**任务项:** 接续下方关于红平红球菌原油脱硫的正文节选,从其最后一句之后往下写。

**正文节选:**
▼▼▼
上述红平红球菌(Rhodococcus erythropolis)CCTCC M205068的培养温度为25~37℃,可以在基本无机盐培养基上以有机含硫化合物如噻吩类化合物作为唯一硫源生长,也可以在LB培养基上生长。
本发明涉及的红平红球菌在原油脱硫中的应用,其脱硫方法涉及的步骤顺序如下
(1)菌种选择选用红平红球菌(Rhodococcus erythropolis)CCTCC M205068;(2)斜面培养将菌种接种于含有质量体积比为1.5~2.0%的琼脂并加有质量体积比为0.003~0.01%的二苯并噻吩(DBT)的固体斜面无机盐基本培养基上,25~37℃条件下,静止培养24~48小时;(3)种子培养将步骤(2)培养的菌株,在无菌条件下用接种环接1~2环于20~100mL含有质量体积比为0.003~0.01%的二苯并噻吩的液体无机盐基本培养基中,25℃~37℃条件下,振荡培养24~48小时,制得种子液;(4)扩大培养以5~10%的体积比的接种量,将种子液接种于100~1000mL含有质量体积比为0.003~0.01%的二苯并噻吩液体无机盐基本培养基中,25~37℃条件下,振荡培养24~42小时;(5)收集细胞取步骤(4)所得的培养液5,000转/每分钟离心10~15分钟,收集沉淀细胞,使用pH7.0磷酸缓冲液重悬细胞,再以相同的条件离心,重复2~3次,收集沉淀细胞;(6)休止细胞制备使用如步骤(5)的磷酸缓冲液重悬沉淀细胞,使菌体浓度达到10~30克干细胞/升,此细胞悬浊液即为制备好的红平红球菌休止细胞悬浊液,也称生物催化剂;(7)处理样品在反应体系中(100~1000mL),以步骤(6)所得的休止细胞悬浊液作为水相,加入原油,使原油与水相的体积比为1∶10~20,在25~37℃条件下,250转/每分钟振荡48~72小时,进行样品处理;(8)分离样品以10,000转/每分钟离心5~10分钟分离步骤(7)中处理后的样品,得到上层原油样品;(9)样品检测取1~5μL步骤(8)中的原油样品,使用硫氮元素分析仪测定原油中残留的硫含量,然后对照未处理的样品硫含量,得出经红平红球菌(Rhodococcuserythropolis)CCTCC M205068处理的原油脱除率。
▲▲▲
**提取数据:**
▼▼▼
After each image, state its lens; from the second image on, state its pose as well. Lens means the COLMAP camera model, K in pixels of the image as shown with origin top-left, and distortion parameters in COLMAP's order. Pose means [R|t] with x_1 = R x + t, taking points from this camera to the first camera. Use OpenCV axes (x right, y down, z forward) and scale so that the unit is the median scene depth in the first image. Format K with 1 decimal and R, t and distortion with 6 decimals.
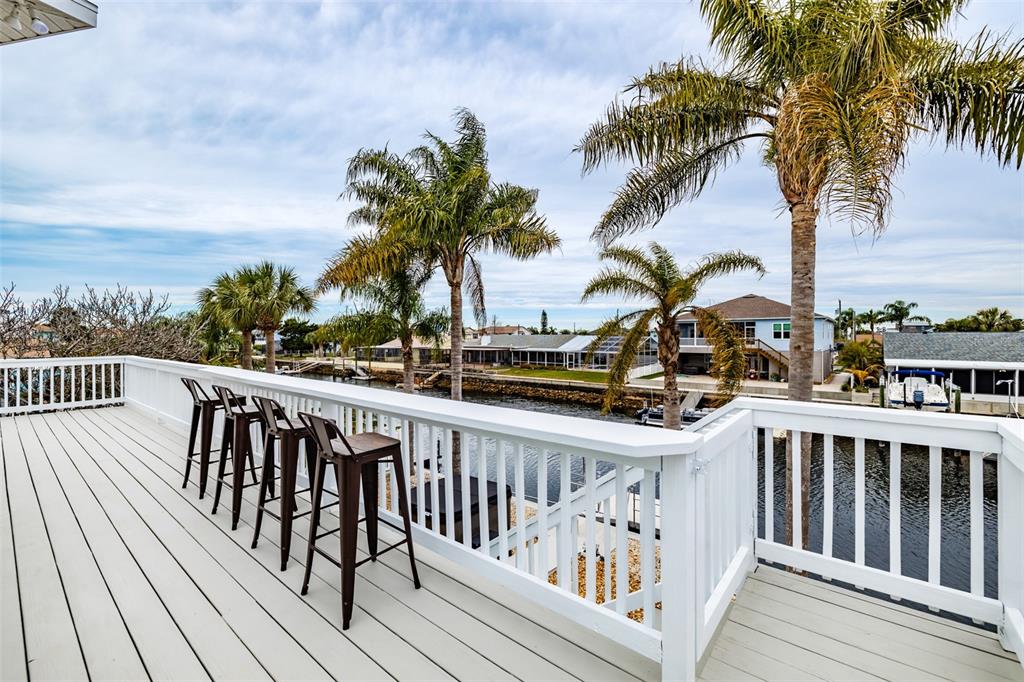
lens RADIAL K [[435.0, 0, 515.8], [0, 435.0, 339.0], [0, 0, 1]] dist [-0.008093, 0.000038]
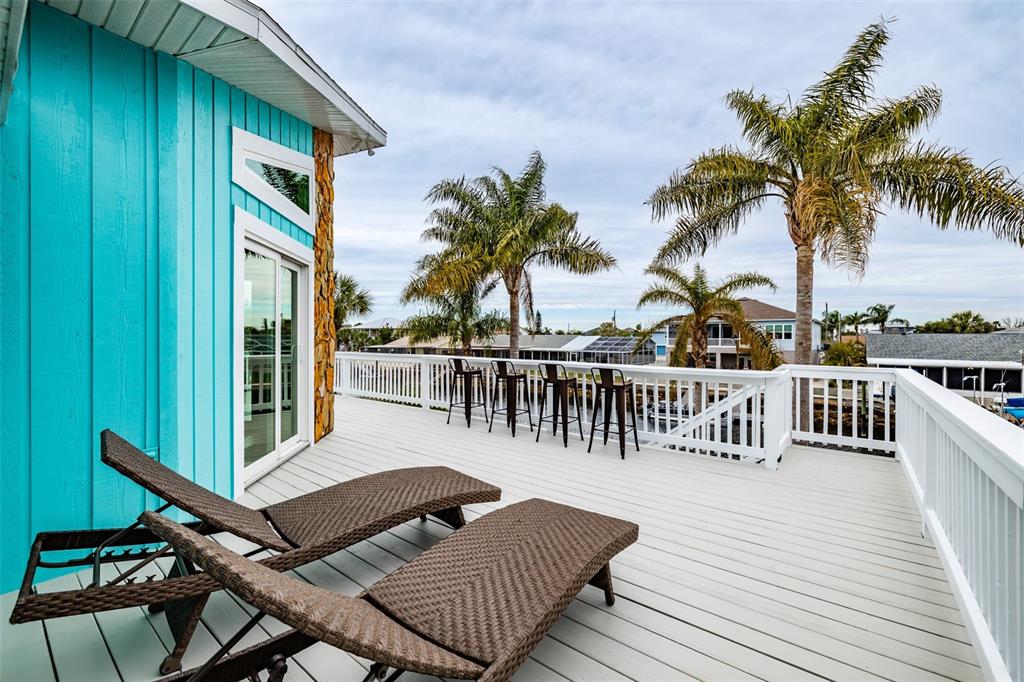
lens RADIAL K [[435.0, 0, 516.7], [0, 435.0, 341.6], [0, 0, 1]] dist [-0.008093, 0.000038]
pose [[0.999749, 0.002232, 0.022290, -0.156097], [-0.002348, 0.999984, 0.005182, 0.003888], [-0.022278, -0.005233, 0.999738, -0.202317]]
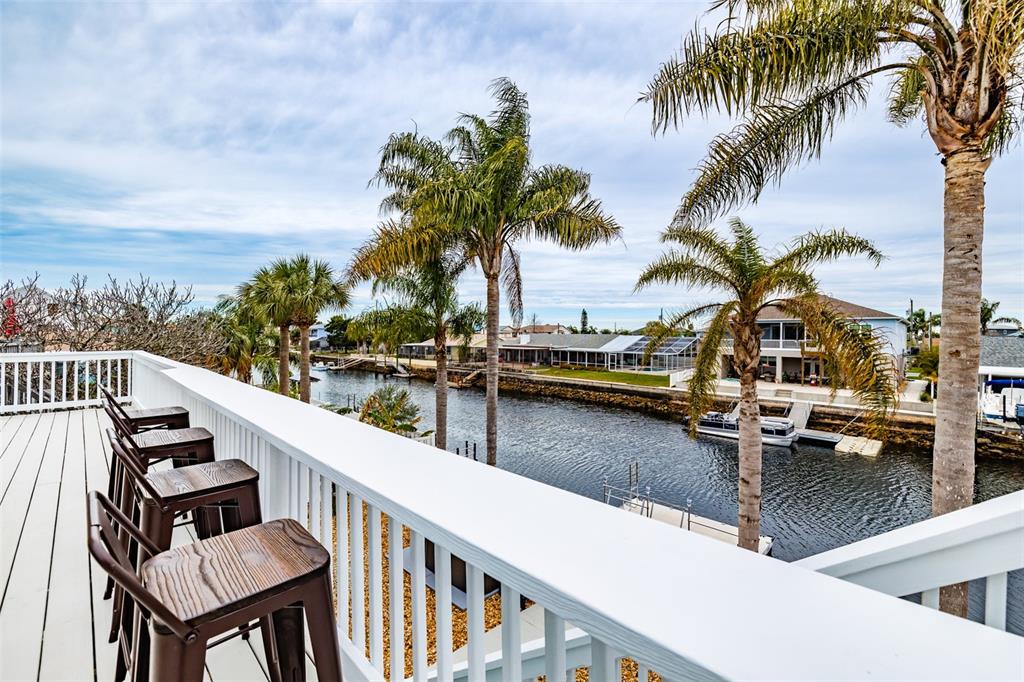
lens RADIAL K [[435.0, 0, 517.8], [0, 435.0, 337.4], [0, 0, 1]] dist [-0.008093, 0.000038]
pose [[0.996283, 0.011658, -0.085342, -0.006681], [-0.011853, 0.999928, -0.001781, 0.002120], [0.085316, 0.002786, 0.996350, 0.099213]]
▲▲▲
**作答内容:**
其中,步骤(2)、(3)、(4)中所述的菌体培养温度优选是28~32℃;二苯并噻吩(DBT)的浓度优选为0.005~0.01%。
其中,步骤(3)、(4)中所述的菌体培养时间优选是36~42小时。
其中,步骤(6)中所述的生物催化剂的菌体浓度优选是每升12~18克干细胞重的菌体;其中,步骤(7)所述原油与水相的体积比例优选为1∶15~20。
其中,步骤(7)中处理样品的温度优选为28~35℃,样品振荡时间优选为60~72小时。
其中,步骤(7)中处理样品时也可额外添加质量体积百分比浓度为2~5%的葡萄糖。
在上述利用红平红球菌休止细胞脱除原油中有机硫的方法中,菌株培养使用液体基本无机盐培养基(Basal Salts Medium,BSM),配方为甘油4克/升,KH2PO42.44克/升,Na2HPO414.04克/升,NH4Cl 2克/升,质量百分比为1%的CaCl2100微升/升,质量百分比为10%的MgCl2·6H2O 2毫升/升,质量百分比为1%的FeCl3100微升/升,维生素混合液200毫升/升的,离子混合液5毫升/升。121℃条件下灭菌20分钟。
以0.003~0.01%的DBT作为硫源。
上述固体斜面基本无机盐培养基为上述液体无机盐培养基成分添加质量体积百分比浓度为1.6%的琼脂粉。
上述的离子混合液的配方为,每升蒸馏水含有ZnCl20.5g;FeCl20.5g;MnCl2·4H2O0.5g;Na2MoO4.2·H2O 0.1g;CuCl2·2H2O 0.05g;Na2WO4·2H2O 0.05g;HCl 120mmol/L。
上述的维生素混合液的配方为,每升蒸馏水含有400mg泛酸钙(Calciumpantothenate);200mg肌醇(Inositol);400mg尼克酸/烟酸(Niacin);400mg VB6(Pyridoxine hydrochloride);200mg对氨基苯甲酸(p-aminobenzoic acid);0.5mg VB12(Cyanocobalamin)。
上述LB培养基配方如下,1升蒸馏水中含10克蛋白胨,5克酵母粉,10克NaCl,固体LB培养基在上述配方的基础上加入质量体积比为1.6%的琼脂粉,121℃条件下灭菌20分钟。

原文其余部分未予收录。